Finding a suitable indicator that reliably defines a trend is one of the keys to successful investing, whether it is on the stockmarket, in forex trading or commodities. CFD traders are often faced with a bewildering array of trend indicators on their software what is macd , and when searching for the elusive holy grail of the perfect indicator, the idea is not to miss a major move but also not being whipsawed too often. There is of course no straightforward indicator, but this paper looks at the less well known TEMA.

The basic moving average

Traders usually begin with a basic simple moving average, which is easy to plot, and here there is a trade off in terms of the amount of data used. Longer term investors tend to begin with the 200 day moving average which is something of a yardstick, and the trend rules are very simple. If the share price is above the 200 dma, and the average itself is rising, this suggests a long term bullish trend or a buy signal. The opposite scenario is often used for selling, and long positions are often closed out if one of the above conditions is breached, but each investor has there own methodology.

The obvious problem here is that such a long term indicator misses the first few months of a change in trend, and whilst this is not such a problem for very long term players, it can result in the giving back of a large chunk of profits at the end of a trend.
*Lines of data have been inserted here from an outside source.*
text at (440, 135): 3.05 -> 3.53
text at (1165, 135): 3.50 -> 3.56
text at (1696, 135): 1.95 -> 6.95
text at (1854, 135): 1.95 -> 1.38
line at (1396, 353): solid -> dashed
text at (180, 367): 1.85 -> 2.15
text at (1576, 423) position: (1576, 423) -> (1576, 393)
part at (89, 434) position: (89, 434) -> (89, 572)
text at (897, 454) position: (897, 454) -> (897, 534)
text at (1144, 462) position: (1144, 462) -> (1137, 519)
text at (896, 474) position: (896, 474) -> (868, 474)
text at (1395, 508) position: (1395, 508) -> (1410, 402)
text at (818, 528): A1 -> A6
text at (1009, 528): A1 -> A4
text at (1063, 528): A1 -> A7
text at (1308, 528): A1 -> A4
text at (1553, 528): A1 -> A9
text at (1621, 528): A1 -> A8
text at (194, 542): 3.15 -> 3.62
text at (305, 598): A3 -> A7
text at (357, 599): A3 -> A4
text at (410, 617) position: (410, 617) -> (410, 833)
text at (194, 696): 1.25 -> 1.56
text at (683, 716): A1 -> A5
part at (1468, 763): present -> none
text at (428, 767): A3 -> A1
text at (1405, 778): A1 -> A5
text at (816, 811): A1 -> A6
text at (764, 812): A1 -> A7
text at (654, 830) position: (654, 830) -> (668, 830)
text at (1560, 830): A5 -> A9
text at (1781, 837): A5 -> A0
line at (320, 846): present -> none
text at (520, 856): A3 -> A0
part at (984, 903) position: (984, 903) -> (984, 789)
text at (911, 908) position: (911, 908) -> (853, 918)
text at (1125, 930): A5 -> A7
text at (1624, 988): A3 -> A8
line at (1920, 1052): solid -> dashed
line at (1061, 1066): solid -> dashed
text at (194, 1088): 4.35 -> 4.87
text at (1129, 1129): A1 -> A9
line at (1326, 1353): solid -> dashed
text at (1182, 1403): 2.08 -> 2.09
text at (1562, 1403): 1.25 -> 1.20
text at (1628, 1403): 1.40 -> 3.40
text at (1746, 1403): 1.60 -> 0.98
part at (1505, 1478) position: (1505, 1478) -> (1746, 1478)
The benefits though are that very few changes need to be made to a portfolio, and there is a much lower chance of a quick reversal in the trend, which can often last many years.

As the length of a moving average shortens, more signals are giving as the average responds quicker to trend changes, but there is also more whipsaw action. In trading range markets, which can often last far longer than trending conditions, moving averages are of little use.

A quick word on the MACD

One refinement to standard moving average analysis is to use crossovers as signals, and one formula derived from this is the MACD which can be used to identify turning points, the momentum and the trend of any stock or index. The most popular MACD formula starts by subtracting the 26 day exponential moving average from the 12 day exponential moving average.

Crossovers between the moving averages are often used to provide golden and dead cross signals, and that formula provides the basic MACD line and the initial signals to watch for. What then happens is that a 9-day exponential moving average of that line is taken, and this is called the signal line, which gives various useful signals.